Nearly half of all cell phone calls made next year will be spam calls, according to a tech firm.
First Orion, which provides caller ID and call blocking services, found that mobile scam calls had increased from 3.7% in 2017 to 29.2% in 2018 — and it’s only growing. The projected number of fraudulent cell phone calls is for 2019 44.6%, the company said in a statement.
The rising number of spam calls has attracted attention from lawmakers and the consumers who have received them. First Orion EVP Scott Hambuchen testified before Congress in April in a hearing on robocalls, where he said scam calls have grown into a “big problem.”
“The fraudsters are very sophisticated, evolving their practices to avoid being labeled or blocked,” he said. “As a result, we are in an arms race, not a marathon with a finish line, and will be in it until we make it un-profitable.”

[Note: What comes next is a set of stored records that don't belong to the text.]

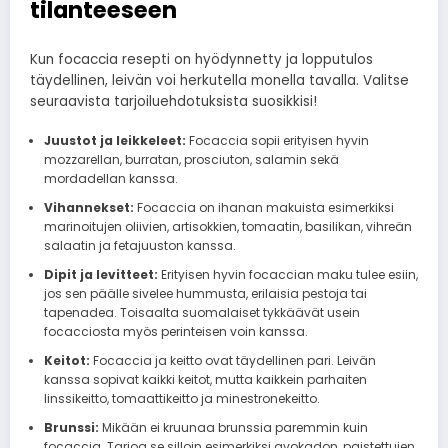
tilanteeseen
Kun focaccia resepti on hyödynnetty ja lopputulos
täydellinen, leivän voi herkutella monella tavalla. Valitse
seuraavista tarjoiluehdotuksista suosikkisi!
Juustot ja leikkeleet:
Focaccia sopii erityisen hyvin
mozzarellan, burratan, prosciuton, salamin sekä
mordadellan kanssa.
Vihannekset:
Focaccia on ihanan makuista esimerkiksi
marinoitujen oliivien, artisokkien, tomaatin, basilikan, vihreän
salaatin ja fetajuuston kanssa.
Dipit ja levitteet:
Erityisen hyvin focaccian maku tulee esiin,
jos sen päälle sivelee hummusta, erilaisia pestoja tai
tapenadea. Toisaalta suomalaiset tykkäävät usein
focacciosta myös perinteisen voin kanssa.
Keitot:
Focaccia ja keitto ovat täydellinen pari. Leivän
kanssa sopivat kaikki keitot, mutta kaikkein parhaiten
linssikeitto, tomaattikeitto ja minestronekeitto.
Brunssi:
Mikään ei kruunaa brunssia paremmin kuin
focaccia. Tarjoa se silloin esimerkiksi avokadon, paistettujen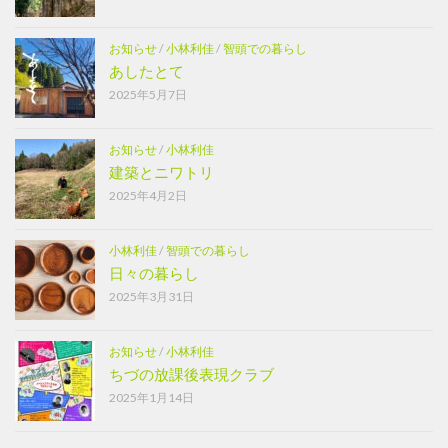
お知らせ
/
小林利佳
/
智頭での暮らし
あしたとて
2025年5月7日
お知らせ
/
小林利佳
建築とニワトリ
2025年4月2日
小林利佳
/
智頭での暮らし
日々の暮らし
2025年3月31日
お知らせ
/
小林利佳
ちづの放課後表現クラブ
2025年1月14日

One common tactic scammers use to get people to pick up their fake phone calls is through “neighborhood spoofing,” which occurs when the caller disguises their phone number to appear as a local number to the person answering the call. The matching numbers make it more likely that the person will pick up the phone.
First Orion said it will use a new technology, “CallPrinting,” to stop the growing number of spam calls. The solution “provides real-time decisions on incoming calls, intelligent analysis of phone call and network-wide data and an adaptable machine-learning based framework to stop the “next” scammer and spoofing tactic,” the company said.